--- Problems to work on ---
1) According to the passage on Ambedkar's 1943 speech, in which city did Ambedkar deliver that speech?
2) For each statement, answer yes or no according to the passage on Ambedkar's 1943 speech, and quote the words that decide it. (a) The author says Brahmins held a monopoly over all religious matters. (b) The quoted speech says Hindu philosophy never became a social philosophy. (c) The author plans to analyze three of Ambedkar's viewpoints from the speech.
3) Summarize the passage on Ambedkar's 1943 speech in two sentences.

--- Document text Enclosed Below ---

Ambedkar had been controversial since he became known in public. On the day of Ambedkar Jayanti, I would analyze two of his viewpoints given in a very long and important speech in Poona in 1943. I expect probable readers to know a bit about Ambedkar.

"Long before Nietzsche was born Manu had proclaimed the gospel which Nietzsche sought to preach. It is a religion which is not intended to establish liberty, equality and fraternity. It is a gospel which proclaims the worship of the superman - the Brahmin - by the rest of the Hindu Society. It propounds that the superman and his class alone are born to live and to rule. Others are born to serve them, and to nothing more. They have no life of their own to live and no right to develop their own personality. This has been the gospel of the Hindu Religion. Hindu philosophy, whether it is Vedanta, Sankhya, Nyaya, [or] Vaishashika, has moved in its own circle without in any way affecting the Hindu religion. It has never had the courage to challenge this gospel. That Hindu philosophy that everything is Brahman remained only a matter of intellect. It never became a social philosophy. The Hindu philosophers had both their philosophy and their Manu held apart in two hands, the right not knowing what the left had. The Hindu is never troubled by their inconsistency."

What a glib! Correct too from outcastes' perspectives in modern times. But not necessarily true from all perspectives. I am not quoting many offending but important remarks from the speech. I am not a person to defend Brahmins till the end, though I consider them to be a very positive people. But still I would make few remarks in their defense.

First of all, Brahmins did not have monopoly over all matters relating to religion. Consider Arjuna going to hell after his life on earth; the very same person whom Krishna preached Bhagavad Gita and therefore, a hot favorite of Brahmins. As per common Hindu belief even a single word or even curse uttered by Ishvara can relieve a believer-listener from the cycles of reincarnations and provide him and her salvation.

--- End of Enclosed Document text ---
--- Data Enclosed Below ---

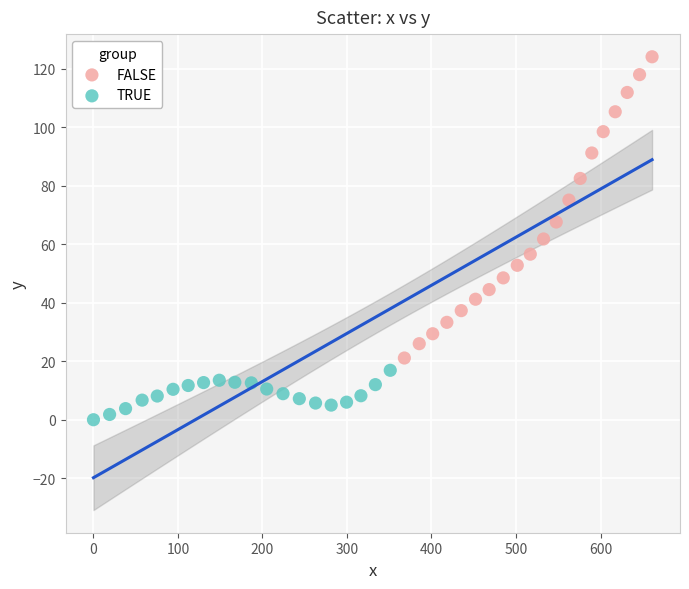

Which series has the widest spread of Y values?

FALSE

--- End of Enclosed Data ---

--- Answers for this exercise ---
1) Poona

2)
(a) No: "Brahmins did not have monopoly over all matters relating to religion."
(b) Yes: "It never became a social philosophy."
(c) No: "I would analyze two of his viewpoints"

3) On Ambedkar Jayanti, the author examines a 1943 Poona speech in which Ambedkar said that Manu proclaimed Nietzsche's gospel long before Nietzsche and made the Brahmin a superman to be served by the rest of Hindu society. The speech adds that Hindu philosophy never challenged this gospel or became a social philosophy, and the author calls this correct from outcastes' perspectives but not from all, then begins a defense of Brahmins by arguing that they did not have a monopoly over all religious matters.